Die Vorstandsvorsitzende des Bundes der Versicherten (BdV), Lilo Blunck kritisiert diese Strategie: "Da sollen also volle Einkaufstüten zu einer höheren Rente führen. Gewinner sind am Ende nur beteiligte Firmen, weil Versicherungsnehmer massiv zu mehr Konsum angestiftet werden. Jeder Wurstkauf, jedes Telefonat, jede Urlaubsreise und jeder Blumenkauf bei einem Shopping-Partner soll dieses Rentenkonto um einen gewissen Prozentsatz der Kaufsumme auffüllen. Prinzip: Kauf dir eine höhere Rente zusammen."

Der BdV kritisiert, dass dieses Instrument niedere Instinkte weckt nach dem Motto: "Je mehr ich kaufe, desto mehr tu ich für meine Rente". Die geistigen Väter der Rabattmarken-Rente begründen dies mit dem Hinweis, die Deutschen wollten für ihre Altersvorsorge nicht auf Konsum verzichten.

Lilo Blunck prognostiziert, dass die im Unternehmensrating bisher allenfalls als unterdurchschnittlich bewerteten Anbieter ARAG und Rheinland mit der gemeinsam mit Ontos offerierte Rente einem Vergleich mit anderen Geldanlagemöglichkeiten zur Altersvorsorge nicht lange standhalten dürfte: "Ganz besonders vermissen wir die auf diesem Gebiet unerlässliche Beratung."

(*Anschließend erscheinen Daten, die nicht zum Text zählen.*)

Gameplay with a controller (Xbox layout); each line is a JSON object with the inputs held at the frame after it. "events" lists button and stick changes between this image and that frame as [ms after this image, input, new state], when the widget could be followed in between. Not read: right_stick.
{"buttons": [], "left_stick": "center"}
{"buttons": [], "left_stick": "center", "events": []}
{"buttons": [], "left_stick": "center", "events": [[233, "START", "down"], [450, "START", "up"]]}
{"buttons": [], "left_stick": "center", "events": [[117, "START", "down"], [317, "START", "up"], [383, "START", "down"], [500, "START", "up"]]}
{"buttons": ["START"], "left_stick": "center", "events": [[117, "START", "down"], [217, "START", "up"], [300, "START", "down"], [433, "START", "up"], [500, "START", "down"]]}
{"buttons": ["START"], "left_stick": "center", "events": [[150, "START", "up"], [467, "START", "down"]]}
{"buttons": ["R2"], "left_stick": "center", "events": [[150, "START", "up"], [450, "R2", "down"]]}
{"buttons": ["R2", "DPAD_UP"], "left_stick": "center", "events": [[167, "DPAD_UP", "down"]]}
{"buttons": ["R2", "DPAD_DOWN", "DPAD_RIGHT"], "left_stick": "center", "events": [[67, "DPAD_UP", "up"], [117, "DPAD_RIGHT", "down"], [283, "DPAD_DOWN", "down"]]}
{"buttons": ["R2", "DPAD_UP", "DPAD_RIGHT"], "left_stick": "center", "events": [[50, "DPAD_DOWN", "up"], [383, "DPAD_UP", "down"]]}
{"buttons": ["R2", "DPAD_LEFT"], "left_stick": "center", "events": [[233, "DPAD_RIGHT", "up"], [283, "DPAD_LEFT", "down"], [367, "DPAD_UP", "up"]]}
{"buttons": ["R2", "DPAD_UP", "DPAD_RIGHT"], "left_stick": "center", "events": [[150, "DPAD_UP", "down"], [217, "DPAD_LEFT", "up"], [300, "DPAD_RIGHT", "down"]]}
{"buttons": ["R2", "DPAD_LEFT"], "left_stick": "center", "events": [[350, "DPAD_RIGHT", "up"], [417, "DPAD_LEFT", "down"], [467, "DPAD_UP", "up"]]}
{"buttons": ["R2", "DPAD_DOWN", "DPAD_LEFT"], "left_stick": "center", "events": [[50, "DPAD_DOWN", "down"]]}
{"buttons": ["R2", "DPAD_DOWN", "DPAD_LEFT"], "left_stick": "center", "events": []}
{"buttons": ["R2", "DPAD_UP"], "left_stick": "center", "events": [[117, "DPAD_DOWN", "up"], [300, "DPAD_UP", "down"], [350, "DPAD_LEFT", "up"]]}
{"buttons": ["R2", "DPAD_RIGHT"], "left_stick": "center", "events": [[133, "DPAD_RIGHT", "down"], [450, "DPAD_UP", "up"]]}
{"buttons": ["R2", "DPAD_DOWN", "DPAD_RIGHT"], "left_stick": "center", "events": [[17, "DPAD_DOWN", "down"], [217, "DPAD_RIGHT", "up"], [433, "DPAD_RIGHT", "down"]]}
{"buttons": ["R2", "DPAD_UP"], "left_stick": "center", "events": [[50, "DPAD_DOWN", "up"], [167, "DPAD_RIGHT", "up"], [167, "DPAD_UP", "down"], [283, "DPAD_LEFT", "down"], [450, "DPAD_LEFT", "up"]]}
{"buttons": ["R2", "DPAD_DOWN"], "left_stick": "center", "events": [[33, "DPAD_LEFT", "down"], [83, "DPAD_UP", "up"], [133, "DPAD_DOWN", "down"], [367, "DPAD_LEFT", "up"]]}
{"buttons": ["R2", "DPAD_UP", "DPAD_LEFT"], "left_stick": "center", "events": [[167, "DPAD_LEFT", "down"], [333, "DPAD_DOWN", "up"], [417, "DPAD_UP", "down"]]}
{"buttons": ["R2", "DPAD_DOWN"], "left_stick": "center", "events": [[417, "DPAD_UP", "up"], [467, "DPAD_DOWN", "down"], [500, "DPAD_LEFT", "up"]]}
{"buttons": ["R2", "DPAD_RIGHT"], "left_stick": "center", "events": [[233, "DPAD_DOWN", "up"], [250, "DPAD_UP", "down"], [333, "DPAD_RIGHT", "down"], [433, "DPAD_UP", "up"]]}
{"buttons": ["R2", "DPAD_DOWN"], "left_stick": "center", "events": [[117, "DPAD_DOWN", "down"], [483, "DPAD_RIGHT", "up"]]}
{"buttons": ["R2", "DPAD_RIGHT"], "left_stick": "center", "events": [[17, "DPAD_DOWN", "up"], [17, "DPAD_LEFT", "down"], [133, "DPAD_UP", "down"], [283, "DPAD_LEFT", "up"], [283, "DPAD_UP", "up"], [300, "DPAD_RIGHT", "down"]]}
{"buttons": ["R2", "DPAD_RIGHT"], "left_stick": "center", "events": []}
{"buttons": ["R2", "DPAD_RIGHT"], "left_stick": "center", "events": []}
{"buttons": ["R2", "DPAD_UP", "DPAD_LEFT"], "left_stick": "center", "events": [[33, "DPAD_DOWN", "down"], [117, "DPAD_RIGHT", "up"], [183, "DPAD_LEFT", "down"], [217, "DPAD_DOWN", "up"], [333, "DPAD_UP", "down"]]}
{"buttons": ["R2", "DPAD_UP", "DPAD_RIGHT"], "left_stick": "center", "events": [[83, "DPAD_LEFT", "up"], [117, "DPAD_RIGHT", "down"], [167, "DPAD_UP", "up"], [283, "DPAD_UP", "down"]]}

Der BdV nimmt weiter hin mit Erstaunen zur Kenntnis, dass alle drei Versicherer sich nicht sehr redselig zeigen. Auch auf der eigens eingerichteten Website sind nicht viele Fakten zu finden. Lilo Blunck: "Im Normalfall handelt es sich hier um eine langfristige Bindung. Und die sollte niemand eingehen, solange ihm die andere Seite nicht die nötigen Daten an die Hand gibt. Eine ernsthafte Prüfung des Angebotes lässt sich mit den bisher veröffentlichten Informationen seriös für den Verbraucher nicht durchführen."

Der BdV empfiehlt als sinnvollere Variante, eine bestimmte Summe direkt in einen Fonds einzuzahlen. Denn auf diese Weise wird mehr von diesem Geld gespart. Fondsgebundenen Rentenversicherungen verlangen teils hohe Abschlusskosten und sind somit eine teure Anlageform. Lilo Blunck: "Von Angeboten wie der Shopping-Rente raten wir dringend ab."